Tennessee moves to speed up testing process for genetic diseases (TFP/Belz)
For new parents still at the hospital, it can be painful to watch a nurse come into their room with a needle and prick their infant’s tiny heel to collect a few drops of blood on a piece of filter paper. Parents may forget quickly about the ordeal. But the hospitals know just how crucial those few drops can be. They are a map for laboratories to test for two dozen conditions that include genetic diseases like cystic fibrosis and sickle-cell anemia. Without such tests — and without fast turnaround times for results — some disorders can cause disability or even death within an infant’s first few weeks. One in 800 babies is born with such conditions.

New Wrinkle for Health Law (Wall Street Journal)
Millions of people have gained health coverage through Medicaid since states began expanding the program under the Affordable Care Act. That also means more Americans may find themselves caught in a little-known law that lets states go after their assets after they die. For more than 20 years, federal law has allowed states to recover almost all Medicaid costs if recipients are 55 or older when they die. This now applies to many of the 11 million people who joined Medicaid since the health law’s expansion of the state-federal insurance program. The upshot: Some families are discovering they may have to sell a home or other assets of a deceased relative to reimburse the government. States can’t seize assets during the lifetime of a surviving spouse, or when surviving children are under 21 or permanently disabled.

China again heads foreign visitor list at ORNL (Knoxville News-Sentinel/Munger)
China once again headed the roster of foreign nationals visiting Oak Ridge National Laboratory in 2014, continuing a trend in place for at least the past decade. According to statistics provided by ORNL, there were 3,799 total visits by foreign nationals in 2014, with about a fourth of those visits (937) involving Chinese citizens. Some of the foreign nationals visited the lab more than once, so the total number of foreign visitors was 2913 and the number of unique visitors from China was 659. Other countries in the top 10 for visits were India (396); the United Kingdom (240); Canada (223); Germany (200); South Korea (168); France (125); Russia (105); Italy (87); and Mexico (82).

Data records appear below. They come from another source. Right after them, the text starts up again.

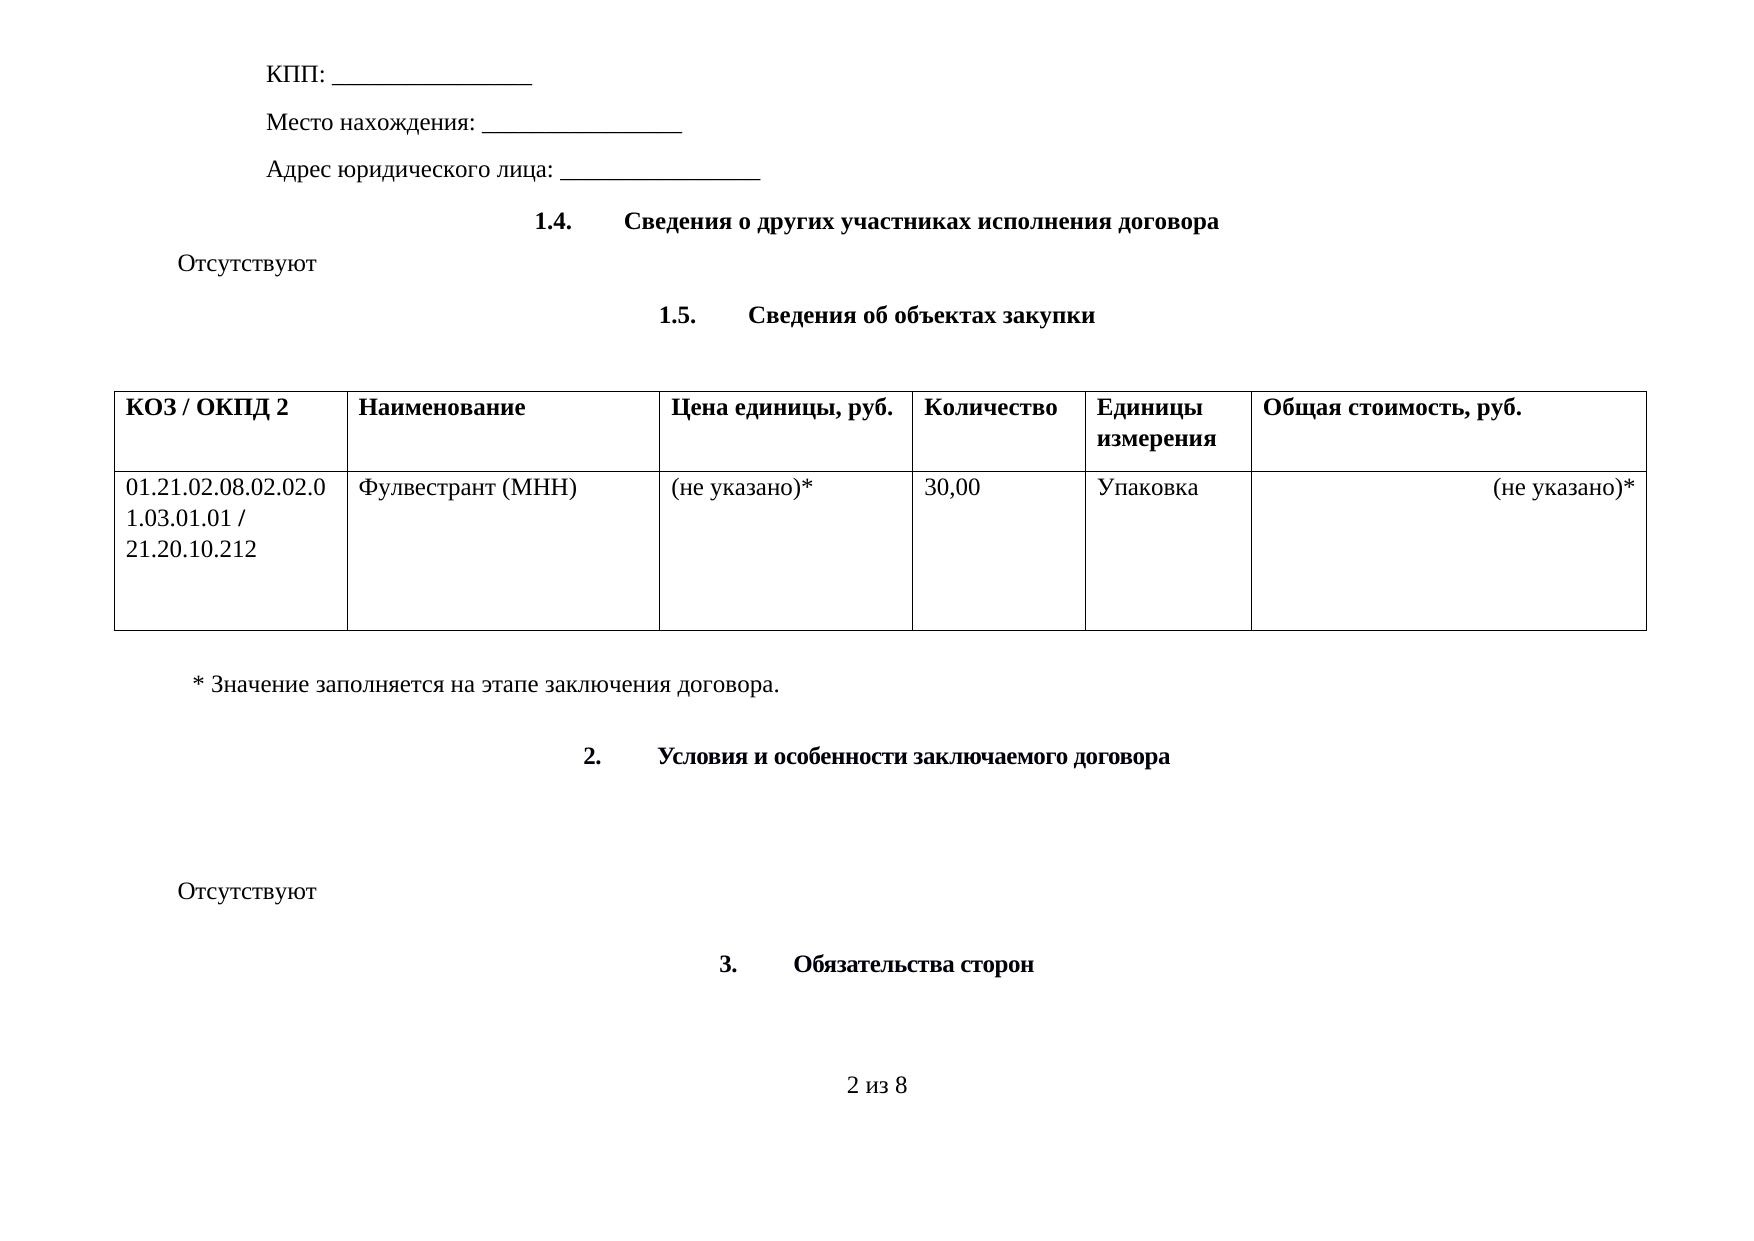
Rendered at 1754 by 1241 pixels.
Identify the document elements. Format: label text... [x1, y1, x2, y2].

subtitle Обязательства сторон [118, 949, 1636, 978]
table_cell 30,00 [913, 472, 1085, 629]
table_header Общая стоимость, руб. [1252, 392, 1646, 471]
subtitle Условия и особенности заключаемого договора [118, 741, 1636, 770]
subtitle Сведения о других участниках исполнения договора [118, 206, 1636, 235]
table_header Наименование [348, 392, 659, 471]
table_cell Упаковка [1086, 472, 1251, 629]
table_header Единицы измерения [1086, 392, 1251, 471]
table_header Цена единицы, руб. [660, 392, 912, 471]
table_cell (не указано)* [1252, 472, 1646, 629]
text * Значение заполняется на этапе заключения договора. [118, 669, 1636, 697]
text Место нахождения: ________________ [266, 107, 1636, 136]
text Адрес юридического лица: ________________ [266, 154, 1636, 183]
table_cell Фулвестрант (МНН) [348, 472, 659, 629]
subtitle Сведения об объектах закупки [118, 300, 1636, 328]
table_cell 01.21.02.08.02.02.01.03.01.01 / 21.20.10.212 [115, 472, 347, 629]
table_header Количество [913, 392, 1085, 471]
text КПП: ________________ [266, 59, 1636, 88]
text Отсутствуют [118, 876, 1636, 905]
text Отсутствуют [118, 248, 1636, 277]
table_cell (не указано)* [660, 472, 912, 629]
table_header КОЗ / ОКПД 2 [115, 392, 347, 471]
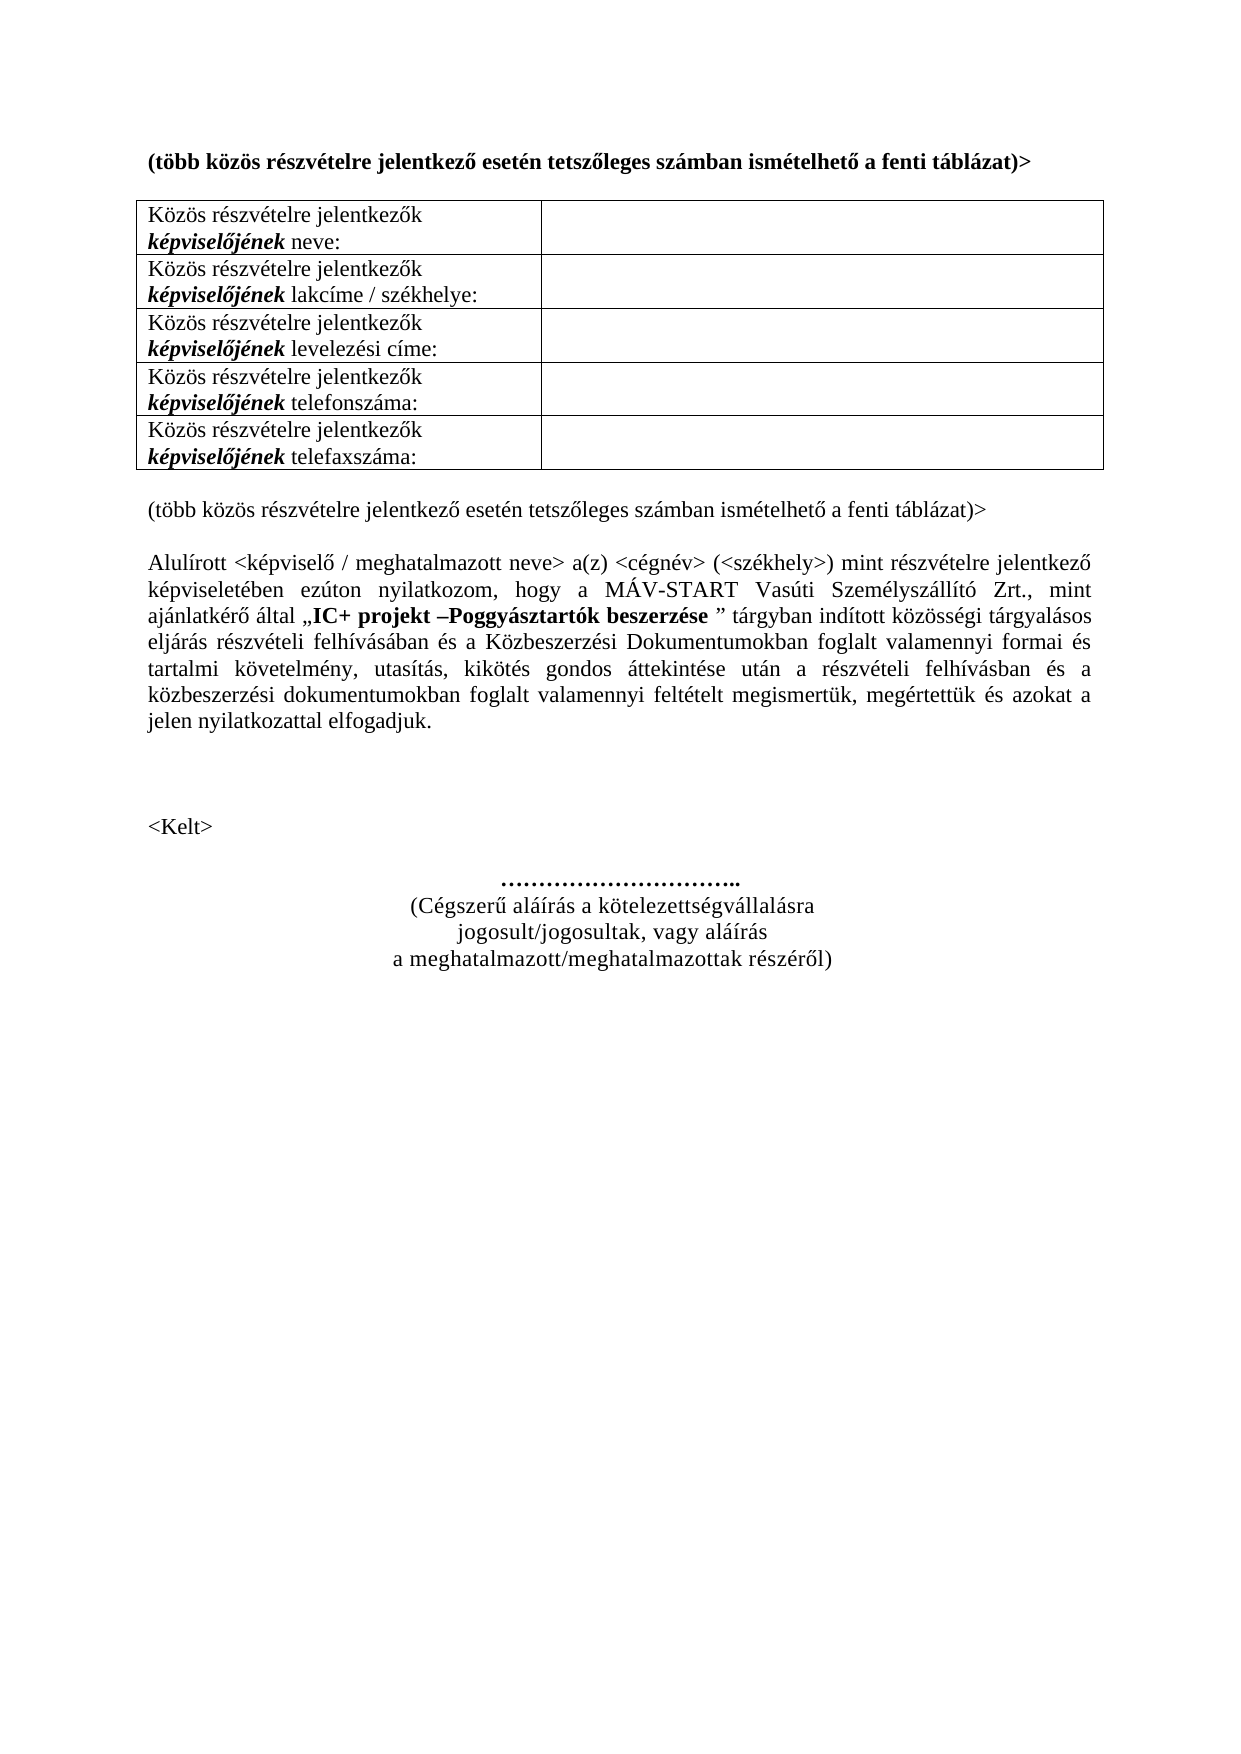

Guest columnist: Seeking cure for Tennessee’s prescription drug epidemic (Tenn)
The scope of prescription drug abuse in Tennessee is staggering. There are an estimated 69,100 Tennesseans addicted to prescription opioids, according to the state Department of Mental Health and Substance Abuse Services. There’s further evidence that Tennessee is facing an epidemic: In 2012, prescription opioids became the No. 1 substance for abuse in Tennessee – besting alcohol for the first time; The number of ER visits for prescription drug poisoning increased 40 percent from 2005 to 2010. Drug-related crimes have increased 33 percent from 2005 to 2012.

Editorial: Bill on cellphones in polling places needs amending (News-Sentinel)
A bill that would severely restrict cellphone usage in Tennessee polling places is nearing final approval in the General Assembly. On the one hand, the bill recognizes advancements in technology and would allow people to continue using them to pull up information that could help them decide how to vote. On the other hand, it would needlessly prohibit the use of cellphones to take photographs or videos of activities inside the polling place. Sponsored by Rep. Mary Littleton, R-Dickson, and Sen Brian Kelsey, R-Germantown, the bill won unanimous bipartisan approval in the Senate last month with no debate. In the House, Democrats challenged the ban on photography but failed to amend the measure. The only House amendment would change the effective date of the law to Jan. 1, 2016.